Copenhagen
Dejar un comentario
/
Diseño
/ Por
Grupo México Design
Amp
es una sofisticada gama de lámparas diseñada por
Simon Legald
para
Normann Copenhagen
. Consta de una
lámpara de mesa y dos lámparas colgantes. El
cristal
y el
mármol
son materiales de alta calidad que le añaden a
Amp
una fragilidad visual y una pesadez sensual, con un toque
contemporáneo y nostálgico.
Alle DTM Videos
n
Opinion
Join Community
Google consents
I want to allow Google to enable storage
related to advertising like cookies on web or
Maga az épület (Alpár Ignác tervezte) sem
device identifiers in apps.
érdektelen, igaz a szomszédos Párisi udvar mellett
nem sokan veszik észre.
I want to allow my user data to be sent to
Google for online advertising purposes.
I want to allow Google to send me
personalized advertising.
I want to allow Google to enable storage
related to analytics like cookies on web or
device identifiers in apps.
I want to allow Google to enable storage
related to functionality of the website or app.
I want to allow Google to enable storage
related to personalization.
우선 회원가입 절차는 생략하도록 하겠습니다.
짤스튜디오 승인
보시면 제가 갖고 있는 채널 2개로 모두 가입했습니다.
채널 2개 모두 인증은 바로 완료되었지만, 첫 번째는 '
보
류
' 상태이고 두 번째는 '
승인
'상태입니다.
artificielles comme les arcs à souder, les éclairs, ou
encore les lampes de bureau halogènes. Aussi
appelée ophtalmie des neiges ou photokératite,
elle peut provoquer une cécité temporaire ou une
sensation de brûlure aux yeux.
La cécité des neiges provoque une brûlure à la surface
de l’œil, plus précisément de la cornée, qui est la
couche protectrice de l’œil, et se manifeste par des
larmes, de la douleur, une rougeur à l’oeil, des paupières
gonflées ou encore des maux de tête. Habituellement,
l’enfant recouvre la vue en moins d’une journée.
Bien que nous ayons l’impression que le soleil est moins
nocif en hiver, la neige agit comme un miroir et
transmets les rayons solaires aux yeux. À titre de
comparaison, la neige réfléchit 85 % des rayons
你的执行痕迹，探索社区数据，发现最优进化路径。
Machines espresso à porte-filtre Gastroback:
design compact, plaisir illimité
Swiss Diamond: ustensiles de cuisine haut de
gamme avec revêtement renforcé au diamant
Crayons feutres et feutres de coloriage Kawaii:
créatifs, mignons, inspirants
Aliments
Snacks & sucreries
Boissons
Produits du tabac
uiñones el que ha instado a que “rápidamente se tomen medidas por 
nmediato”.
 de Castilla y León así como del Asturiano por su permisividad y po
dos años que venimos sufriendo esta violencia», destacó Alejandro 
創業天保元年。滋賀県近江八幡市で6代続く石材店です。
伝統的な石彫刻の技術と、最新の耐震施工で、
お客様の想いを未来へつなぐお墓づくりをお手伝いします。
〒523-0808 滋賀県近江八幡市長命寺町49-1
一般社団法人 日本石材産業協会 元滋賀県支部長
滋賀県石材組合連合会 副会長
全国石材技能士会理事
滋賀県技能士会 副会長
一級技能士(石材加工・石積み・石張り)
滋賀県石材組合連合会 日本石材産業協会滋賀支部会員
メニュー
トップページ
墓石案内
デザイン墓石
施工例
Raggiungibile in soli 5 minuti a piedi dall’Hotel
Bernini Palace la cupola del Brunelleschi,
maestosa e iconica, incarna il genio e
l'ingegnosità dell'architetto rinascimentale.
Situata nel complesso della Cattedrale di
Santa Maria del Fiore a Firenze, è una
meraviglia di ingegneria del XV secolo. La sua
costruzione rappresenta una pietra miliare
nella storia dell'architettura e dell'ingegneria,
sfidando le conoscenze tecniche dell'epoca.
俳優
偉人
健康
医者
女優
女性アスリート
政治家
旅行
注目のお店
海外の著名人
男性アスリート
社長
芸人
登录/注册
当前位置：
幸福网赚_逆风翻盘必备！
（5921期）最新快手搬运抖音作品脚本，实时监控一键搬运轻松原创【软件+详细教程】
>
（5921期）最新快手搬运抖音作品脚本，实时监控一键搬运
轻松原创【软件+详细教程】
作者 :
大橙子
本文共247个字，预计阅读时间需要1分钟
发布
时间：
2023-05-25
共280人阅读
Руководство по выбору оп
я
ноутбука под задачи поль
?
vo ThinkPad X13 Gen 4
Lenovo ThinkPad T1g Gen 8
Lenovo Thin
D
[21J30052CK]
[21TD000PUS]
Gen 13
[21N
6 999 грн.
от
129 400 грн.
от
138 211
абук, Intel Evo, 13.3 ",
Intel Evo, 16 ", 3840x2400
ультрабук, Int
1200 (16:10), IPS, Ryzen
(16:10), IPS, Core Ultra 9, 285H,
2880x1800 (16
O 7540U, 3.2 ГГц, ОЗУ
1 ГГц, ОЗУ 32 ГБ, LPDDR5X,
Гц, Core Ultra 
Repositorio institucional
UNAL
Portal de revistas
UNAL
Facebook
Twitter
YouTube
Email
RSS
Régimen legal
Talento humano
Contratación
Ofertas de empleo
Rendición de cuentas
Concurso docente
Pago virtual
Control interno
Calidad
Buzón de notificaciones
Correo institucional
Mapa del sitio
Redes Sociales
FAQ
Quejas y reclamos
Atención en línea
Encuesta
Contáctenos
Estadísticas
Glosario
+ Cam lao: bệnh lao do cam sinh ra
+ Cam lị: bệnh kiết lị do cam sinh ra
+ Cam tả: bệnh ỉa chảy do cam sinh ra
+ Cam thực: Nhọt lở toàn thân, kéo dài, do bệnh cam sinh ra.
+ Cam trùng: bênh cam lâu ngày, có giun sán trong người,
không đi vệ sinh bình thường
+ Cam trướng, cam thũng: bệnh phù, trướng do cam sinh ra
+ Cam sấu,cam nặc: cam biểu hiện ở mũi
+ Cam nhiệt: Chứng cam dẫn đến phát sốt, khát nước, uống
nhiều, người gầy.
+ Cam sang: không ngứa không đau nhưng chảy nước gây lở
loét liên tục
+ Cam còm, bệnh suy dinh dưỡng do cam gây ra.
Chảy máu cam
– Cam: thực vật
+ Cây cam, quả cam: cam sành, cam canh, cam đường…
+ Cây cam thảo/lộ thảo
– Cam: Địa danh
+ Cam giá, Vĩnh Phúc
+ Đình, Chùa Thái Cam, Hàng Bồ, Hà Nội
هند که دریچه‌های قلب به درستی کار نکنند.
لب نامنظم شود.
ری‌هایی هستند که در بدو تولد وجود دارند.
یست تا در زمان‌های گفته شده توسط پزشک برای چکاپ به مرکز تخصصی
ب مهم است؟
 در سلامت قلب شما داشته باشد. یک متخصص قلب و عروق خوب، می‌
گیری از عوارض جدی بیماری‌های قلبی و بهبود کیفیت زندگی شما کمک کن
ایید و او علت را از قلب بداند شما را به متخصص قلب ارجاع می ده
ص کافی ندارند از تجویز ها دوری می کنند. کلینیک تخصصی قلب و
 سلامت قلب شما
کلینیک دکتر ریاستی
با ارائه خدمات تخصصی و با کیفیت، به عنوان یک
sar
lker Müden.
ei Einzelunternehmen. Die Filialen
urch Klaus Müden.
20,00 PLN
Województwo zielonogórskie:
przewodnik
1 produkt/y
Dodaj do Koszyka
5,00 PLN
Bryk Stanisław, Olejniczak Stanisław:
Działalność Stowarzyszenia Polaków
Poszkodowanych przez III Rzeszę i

——

### Assignment
Transcribe the material above in full, keeping each word unchanged.

### Task output
Copenhagen
Dejar un comentario
/
Diseño
/ Por
Grupo México Design
Amp
es una sofisticada gama de lámparas diseñada por
Simon Legald
para
Normann Copenhagen
. Consta de una
lámpara de mesa y dos lámparas colgantes. El
cristal
y el
mármol
son materiales de alta calidad que le añaden a
Amp
una fragilidad visual y una pesadez sensual, con un toque
contemporáneo y nostálgico.
Alle DTM Videos
n
Opinion
Join Community
Google consents
I want to allow Google to enable storage
related to advertising like cookies on web or
Maga az épület (Alpár Ignác tervezte) sem
device identifiers in apps.
érdektelen, igaz a szomszédos Párisi udvar mellett
nem sokan veszik észre.
I want to allow my user data to be sent to
Google for online advertising purposes.
I want to allow Google to send me
personalized advertising.
I want to allow Google to enable storage
related to analytics like cookies on web or
device identifiers in apps.
I want to allow Google to enable storage
related to functionality of the website or app.
I want to allow Google to enable storage
related to personalization.
우선 회원가입 절차는 생략하도록 하겠습니다.
짤스튜디오 승인
보시면 제가 갖고 있는 채널 2개로 모두 가입했습니다.
채널 2개 모두 인증은 바로 완료되었지만, 첫 번째는 '
보
류
' 상태이고 두 번째는 '
승인
'상태입니다.
artificielles comme les arcs à souder, les éclairs, ou
encore les lampes de bureau halogènes. Aussi
appelée ophtalmie des neiges ou photokératite,
elle peut provoquer une cécité temporaire ou une
sensation de brûlure aux yeux.
La cécité des neiges provoque une brûlure à la surface
de l’œil, plus précisément de la cornée, qui est la
couche protectrice de l’œil, et se manifeste par des
larmes, de la douleur, une rougeur à l’oeil, des paupières
gonflées ou encore des maux de tête. Habituellement,
l’enfant recouvre la vue en moins d’une journée.
Bien que nous ayons l’impression que le soleil est moins
nocif en hiver, la neige agit comme un miroir et
transmets les rayons solaires aux yeux. À titre de
comparaison, la neige réfléchit 85 % des rayons
你的执行痕迹，探索社区数据，发现最优进化路径。
Machines espresso à porte-filtre Gastroback:
design compact, plaisir illimité
Swiss Diamond: ustensiles de cuisine haut de
gamme avec revêtement renforcé au diamant
Crayons feutres et feutres de coloriage Kawaii:
créatifs, mignons, inspirants
Aliments
Snacks & sucreries
Boissons
Produits du tabac
uiñones el que ha instado a que “rápidamente se tomen medidas por 
nmediato”.
 de Castilla y León así como del Asturiano por su permisividad y po
dos años que venimos sufriendo esta violencia», destacó Alejandro 
創業天保元年。滋賀県近江八幡市で6代続く石材店です。
伝統的な石彫刻の技術と、最新の耐震施工で、
お客様の想いを未来へつなぐお墓づくりをお手伝いします。
〒523-0808 滋賀県近江八幡市長命寺町49-1
一般社団法人 日本石材産業協会 元滋賀県支部長
滋賀県石材組合連合会 副会長
全国石材技能士会理事
滋賀県技能士会 副会長
一級技能士(石材加工・石積み・石張り)
滋賀県石材組合連合会 日本石材産業協会滋賀支部会員
メニュー
トップページ
墓石案内
デザイン墓石
施工例
Raggiungibile in soli 5 minuti a piedi dall’Hotel
Bernini Palace la cupola del Brunelleschi,
maestosa e iconica, incarna il genio e
l'ingegnosità dell'architetto rinascimentale.
Situata nel complesso della Cattedrale di
Santa Maria del Fiore a Firenze, è una
meraviglia di ingegneria del XV secolo. La sua
costruzione rappresenta una pietra miliare
nella storia dell'architettura e dell'ingegneria,
sfidando le conoscenze tecniche dell'epoca.
俳優
偉人
健康
医者
女優
女性アスリート
政治家
旅行
注目のお店
海外の著名人
男性アスリート
社長
芸人
登录/注册
当前位置：
幸福网赚_逆风翻盘必备！
（5921期）最新快手搬运抖音作品脚本，实时监控一键搬运轻松原创【软件+详细教程】
>
（5921期）最新快手搬运抖音作品脚本，实时监控一键搬运
轻松原创【软件+详细教程】
作者 :
大橙子
本文共247个字，预计阅读时间需要1分钟
发布
时间：
2023-05-25
共280人阅读
Руководство по выбору оп
я
ноутбука под задачи поль
?
vo ThinkPad X13 Gen 4
Lenovo ThinkPad T1g Gen 8
Lenovo Thin
D
[21J30052CK]
[21TD000PUS]
Gen 13
[21N
6 999 грн.
от
129 400 грн.
от
138 211
абук, Intel Evo, 13.3 ",
Intel Evo, 16 ", 3840x2400
ультрабук, Int
1200 (16:10), IPS, Ryzen
(16:10), IPS, Core Ultra 9, 285H,
2880x1800 (16
O 7540U, 3.2 ГГц, ОЗУ
1 ГГц, ОЗУ 32 ГБ, LPDDR5X,
Гц, Core Ultra 
Repositorio institucional
UNAL
Portal de revistas
UNAL
Facebook
Twitter
YouTube
Email
RSS
Régimen legal
Talento humano
Contratación
Ofertas de empleo
Rendición de cuentas
Concurso docente
Pago virtual
Control interno
Calidad
Buzón de notificaciones
Correo institucional
Mapa del sitio
Redes Sociales
FAQ
Quejas y reclamos
Atención en línea
Encuesta
Contáctenos
Estadísticas
Glosario
+ Cam lao: bệnh lao do cam sinh ra
+ Cam lị: bệnh kiết lị do cam sinh ra
+ Cam tả: bệnh ỉa chảy do cam sinh ra
+ Cam thực: Nhọt lở toàn thân, kéo dài, do bệnh cam sinh ra.
+ Cam trùng: bênh cam lâu ngày, có giun sán trong người,
không đi vệ sinh bình thường
+ Cam trướng, cam thũng: bệnh phù, trướng do cam sinh ra
+ Cam sấu,cam nặc: cam biểu hiện ở mũi
+ Cam nhiệt: Chứng cam dẫn đến phát sốt, khát nước, uống
nhiều, người gầy.
+ Cam sang: không ngứa không đau nhưng chảy nước gây lở
loét liên tục
+ Cam còm, bệnh suy dinh dưỡng do cam gây ra.
Chảy máu cam
– Cam: thực vật
+ Cây cam, quả cam: cam sành, cam canh, cam đường…
+ Cây cam thảo/lộ thảo
– Cam: Địa danh
+ Cam giá, Vĩnh Phúc
+ Đình, Chùa Thái Cam, Hàng Bồ, Hà Nội
هند که دریچه‌های قلب به درستی کار نکنند.
لب نامنظم شود.
ری‌هایی هستند که در بدو تولد وجود دارند.
یست تا در زمان‌های گفته شده توسط پزشک برای چکاپ به مرکز تخصصی
ب مهم است؟
 در سلامت قلب شما داشته باشد. یک متخصص قلب و عروق خوب، می‌
گیری از عوارض جدی بیماری‌های قلبی و بهبود کیفیت زندگی شما کمک کن
ایید و او علت را از قلب بداند شما را به متخصص قلب ارجاع می ده
ص کافی ندارند از تجویز ها دوری می کنند. کلینیک تخصصی قلب و
 سلامت قلب شما
کلینیک دکتر ریاستی
با ارائه خدمات تخصصی و با کیفیت، به عنوان یک
sar
lker Müden.
ei Einzelunternehmen. Die Filialen
urch Klaus Müden.
20,00 PLN
Województwo zielonogórskie:
przewodnik
1 produkt/y
Dodaj do Koszyka
5,00 PLN
Bryk Stanisław, Olejniczak Stanisław:
Działalność Stowarzyszenia Polaków
Poszkodowanych przez III Rzeszę i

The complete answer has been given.